Extracted data entries:

>>>>>

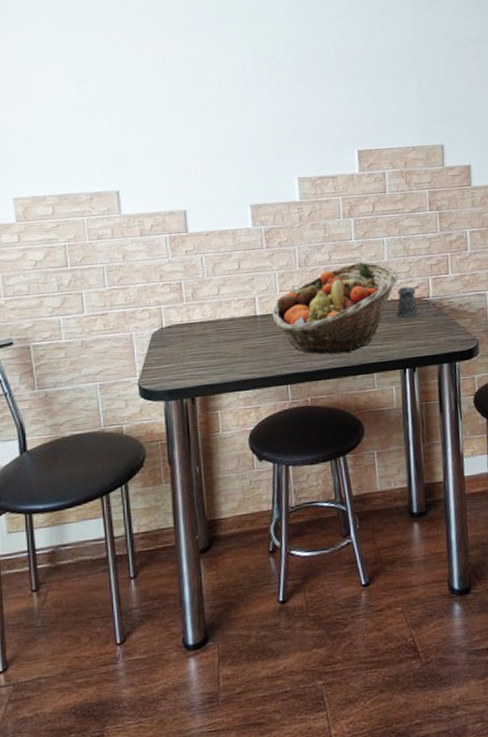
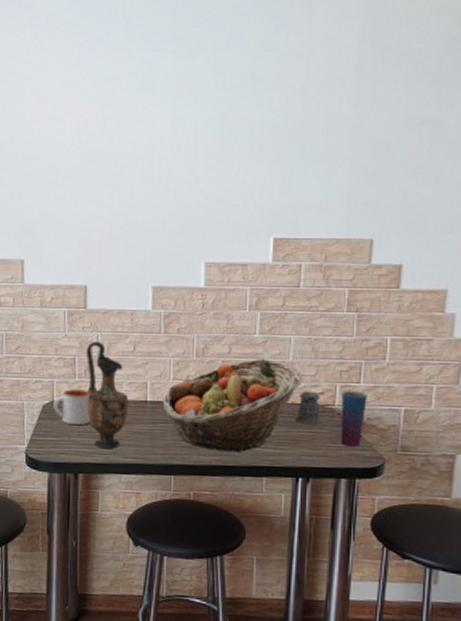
mug: none [163,312,203,350] -> present [53,389,91,426]
vase: none [191,263,240,368] -> present [85,341,129,448]
cup: none [433,281,457,333] -> present [341,391,367,447]

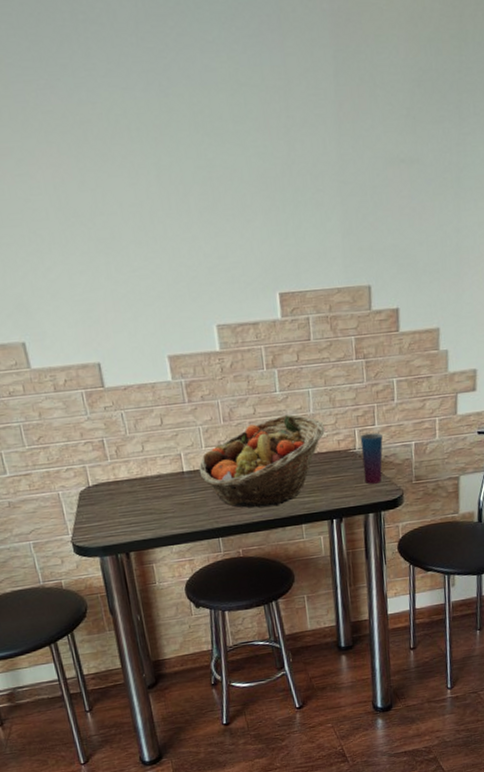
mug: present [53,389,91,426] -> none [90,470,132,508]
vase: present [85,341,129,448] -> none [112,419,168,525]
pepper shaker: present [294,391,325,425] -> none [322,437,347,471]

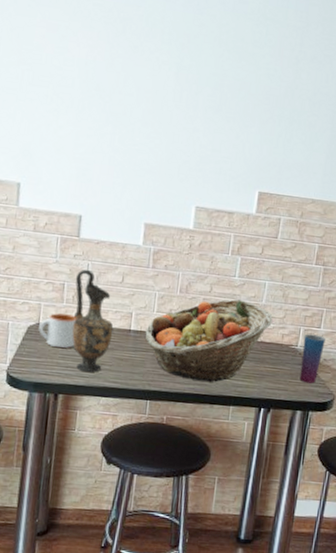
mug: none [90,470,132,508] -> present [39,313,77,349]
vase: none [112,419,168,525] -> present [72,269,114,372]

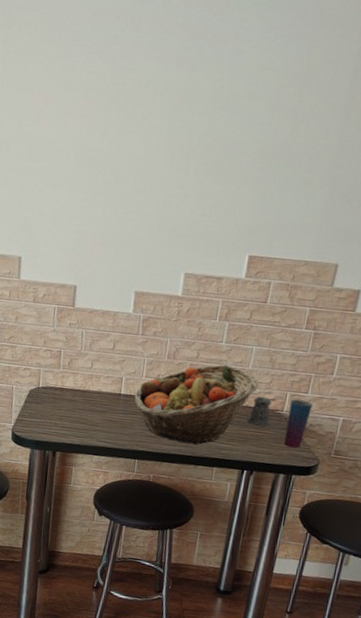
mug: present [39,313,77,349] -> none [39,378,72,411]
vase: present [72,269,114,372] -> none [68,337,105,433]
pepper shaker: none [262,331,290,362] -> present [246,396,276,426]

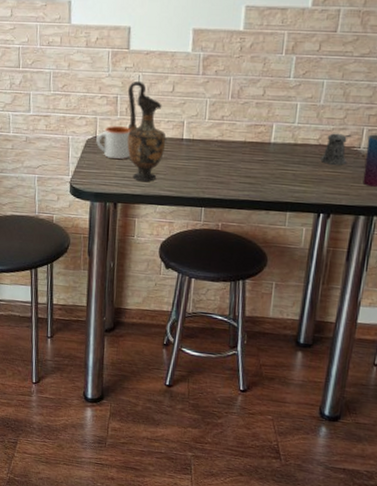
mug: none [39,378,72,411] -> present [96,126,131,160]
vase: none [68,337,105,433] -> present [127,80,166,182]
fruit basket: present [134,364,259,445] -> none [197,101,332,189]

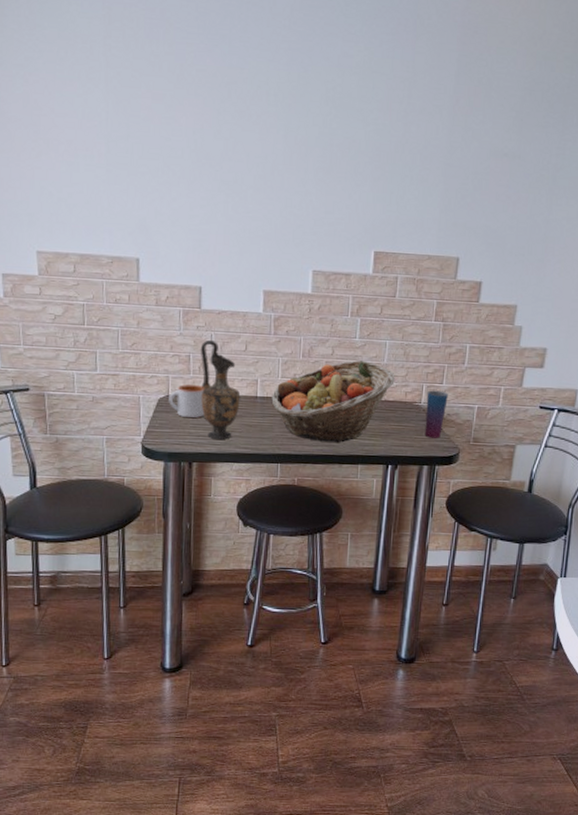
fruit basket: none [197,101,332,189] -> present [271,360,395,444]
pepper shaker: present [320,133,352,165] -> none [387,389,413,419]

<<<<<

Required work:
Return the line containing "vase: present [85,341,129,448]" and every line after it through the end of the records above, exactly and nothing else, but not the pictures.

Response below:
vase: present [85,341,129,448] -> none [112,419,168,525]
pepper shaker: present [294,391,325,425] -> none [322,437,347,471]

mug: none [90,470,132,508] -> present [39,313,77,349]
vase: none [112,419,168,525] -> present [72,269,114,372]

mug: present [39,313,77,349] -> none [39,378,72,411]
vase: present [72,269,114,372] -> none [68,337,105,433]
pepper shaker: none [262,331,290,362] -> present [246,396,276,426]

mug: none [39,378,72,411] -> present [96,126,131,160]
vase: none [68,337,105,433] -> present [127,80,166,182]
fruit basket: present [134,364,259,445] -> none [197,101,332,189]

fruit basket: none [197,101,332,189] -> present [271,360,395,444]
pepper shaker: present [320,133,352,165] -> none [387,389,413,419]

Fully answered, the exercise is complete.